2.1 Diagnosis of female sterility
If a long time has passed and the couple cannot bear children, they must find out the reason that hinders this. The female diagnosis includes:
– Ovulation test: This test checks the level of hormones in the blood. It is able to diagnose acute elevations with LH hormones that indicate ovulation. This examination can be done with a kit for home use that is obtained from the pharmacy without the need for a doctor’s prescription. Also, hormone testing can be done through a blood test aimed at testing a wide range of hormones in various settings.
– Hysterosalpingography – During this examination, a substance that is identifiable by imaging is inserted into the cervix. Through the image, it is possible to see the uterus building and fallopian tubes and diagnose the different structural and anatomical defects that hinder the occurrence of pregnancy.
2.2 Diagnosis of male sterility
When it comes to men, the diagnosis is based on the sperm count. To count sperm, a man must provide a sample of his ejaculate. This sample is examined under a microscope. Various biochemical analyzes make it possible to glean data on the form, the motility, and the capacity of survival of the spermatozoa. In some cases, the sperm will be examined to see if they can penetrate the membrane of an egg. For this last test, hamster eggs are used.
3. Sterility definition; Symptoms and Complications
A young couple with healthy reproductive organs who do not use contraception has an approximately 20% chance of having a fertile relationship in a given month. When a person is young and has no reason to think they may be infertile, they should try to conceive for a year before consulting a doctor about treatment for infertility. If the couple’s woman is over 35, the majority of fertility specialists recommend considering treatment after a 6-month trial period so that this woman has a better chance of conceiving while she is still young enough to reasonably hope that her pregnancy will go smoothly.
4. Sterility definition; Treatments
The treatments offered depend on the causes of sterility found during medical investigations. They also adapt to the couple’s age, their medical history, and the number of years they have suffered from sterility. Despite the various treatments available, some causes of human sterility cannot be corrected.
4.1 Treatment of female sterility
In women, hormonal treatments for menstrual cycle disorders can be effective. Treatments like clomiphene citrate (Clomid, taken orally) are prescribed to stimulate ovulation. This medication is effective in the event of hormonal imbalance since it acts on the pituitary gland, a gland that secretes the hormones that trigger ovulation. Several other hormones can be prescribed by injection to stimulate ovulation. In case of hyperprolactinemia, bromocriptine may also be prescribed.

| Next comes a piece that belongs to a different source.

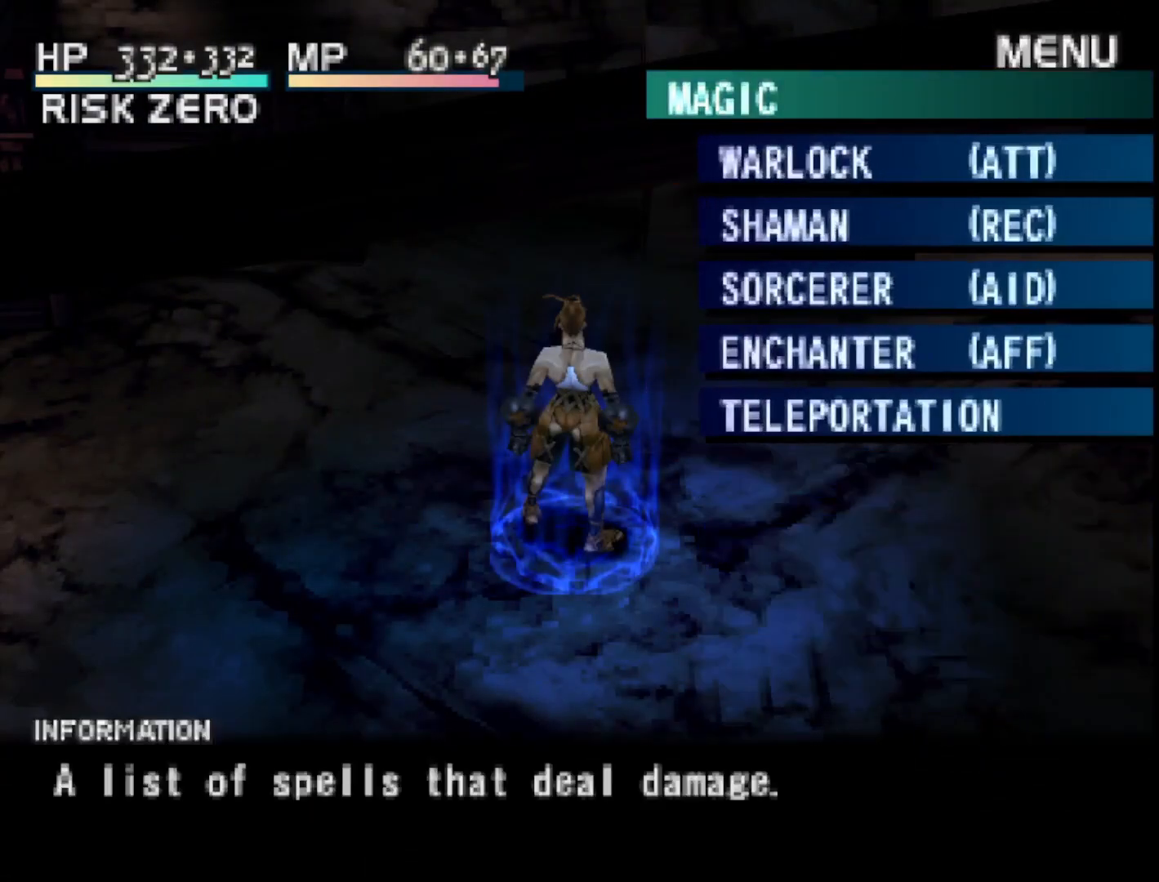
{"buttons": [], "right_stick": "center", "events": []}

In some cases, surgery may be necessary. If the fallopian tubes are blocked, an operation can remedy this disorder. In case of endometriosis, medication to stimulate ovulation or in vitro fertilization may be necessary for the hope of conceiving a child.
Medically assisted procreation techniques are, therefore, sometimes necessary in the event of sterility. In vitro fertilization is the most frequently used assisted reproduction technique. The man’s sperm is brought into the woman’s ovum in the laboratory, and the embryo is re-implanted into the future mother’s uterus (IVF).
4.2 Treatment of male sterility
Treatment of male sterility depends on the primary factor of infertility, and the treatment of sterility is directed at eliminating the factor that causes the problem. Surgery can help in many cases of obstruction and congestion of the testicular veins, and medications are effective in cases where there is a hormonal disorder, a disorder in the performance of sexual function, or various polluting factors.